The People's Democratic Front embodied Sho'aiyan's theory of "frontal politics": his conviction that revolution should be pursued through a broad front uniting diverse anti-capitalist and anti-colonial tendencies rather than a single vanguard party, with its leadership left open as a democratic question. He credited the PFG with launching anti-colonial armed struggle in Iran, but came to regard it as sectarian and dogmatic, accusing it of using Stalinist methods to suppress internal dissent. Though it called itself a Marxist-Leninist party, he held that it functioned in practice as a front. He remained with the PFG from June 1973 until his March 1974 expulsion, then lived his final years underground.

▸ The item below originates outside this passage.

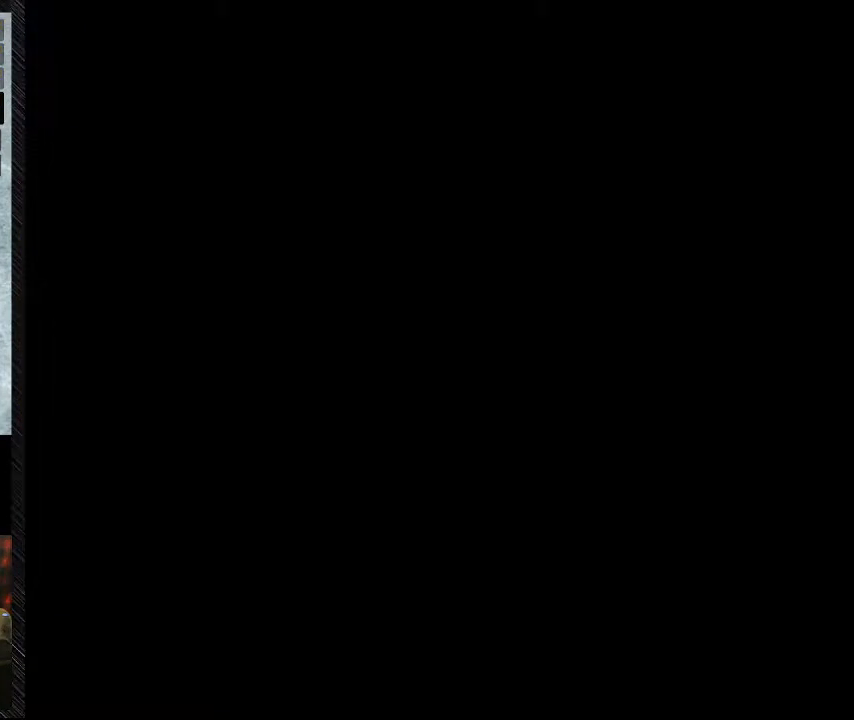
{"buttons": [], "events": []}
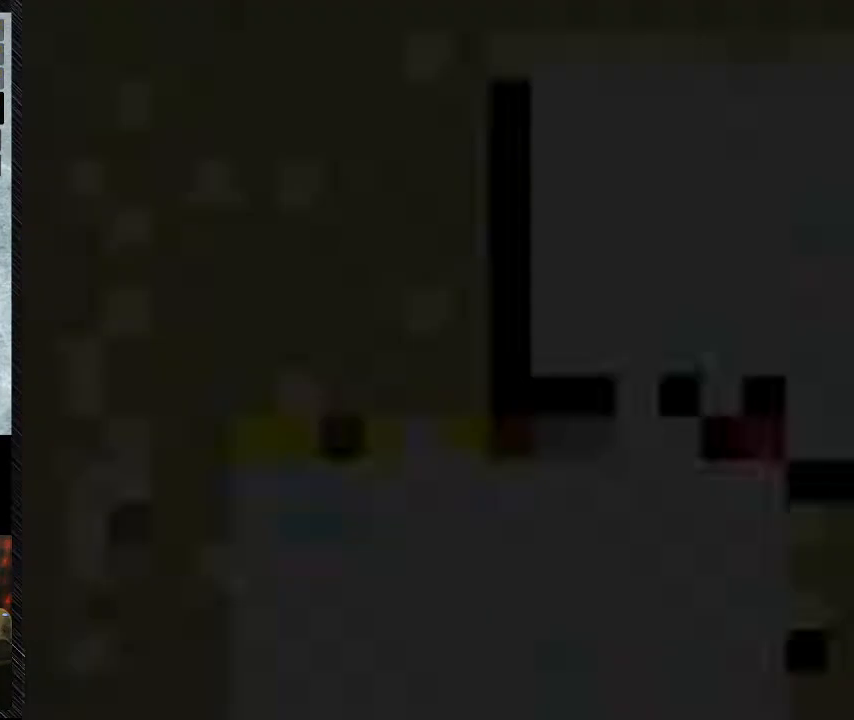
{"buttons": ["Y"], "events": [[67, "Y", "down"]]}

== Revolutionary theory and underground scholarship ==
Sho'aiyan's principal theoretical work, Enqelab (Revolution; written 1973, published 1976, and originally titled Shuresh, "Rebellion"), is a treatise of some 320 pages outlining a synthesized theory of global liberation against capitalism and colonialism. Drawing on the anti-colonial movements of his time, from Vietnam and Algeria to Mozambique and Latin America, he recast "national liberation" as "international liberation," holding that the agent of revolution was not the proletariat alone but "the people" (khalq) across all nations; Vahabzadeh compares his position to Che Guevara's 1967 "Message to the Tricontinental". He held that Leninism neglected the working class, a failing he attributed to Lenin's thesis of "peaceful coexistence" with imperialism.

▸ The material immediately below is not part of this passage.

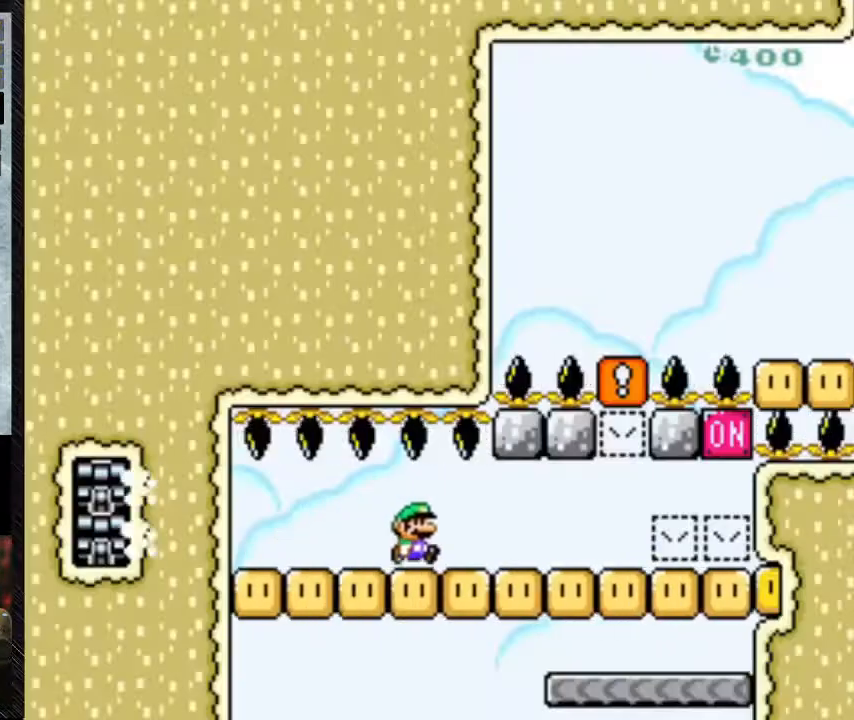
{"buttons": ["Y", "DPAD_RIGHT"], "events": []}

For Sho'aiyan the central task was popular mobilization, led by a revolutionary vanguard he called the "enlightener" (roshangar). In a 1972 debate with the Fadai theorist Hamid Momeni, he argued that the usual Persian word for intellectual, roshanfekr, was too ambiguous, and proposed roshangar for the educated vanguard that would form the core of a future popular movement, a notion Vahabzadeh likens to Antonio Gramsci's "organic intellectuals". Living clandestinely, he was a prolific underground scholar, producing more than 2,300 pages of analysis, history, memoir, and poetry and preparing new editions of earlier activists' works. His papers were entrusted to the historian Cosroe Chaqueri, who published major works of his through the Florence-based Edition Mazdak in the mid-1970s.

== Death and legacy ==
During a street search in Tehran on 5 February 1976, Sho'aiyan took his own life with a cyanide capsule rather than be captured. No leftist organization has associated itself with his thought, and he long remained an obscure figure. Later scholarship has reassessed him as a singular and significant thinker of the twentieth-century Iranian left and of Global South liberation theory.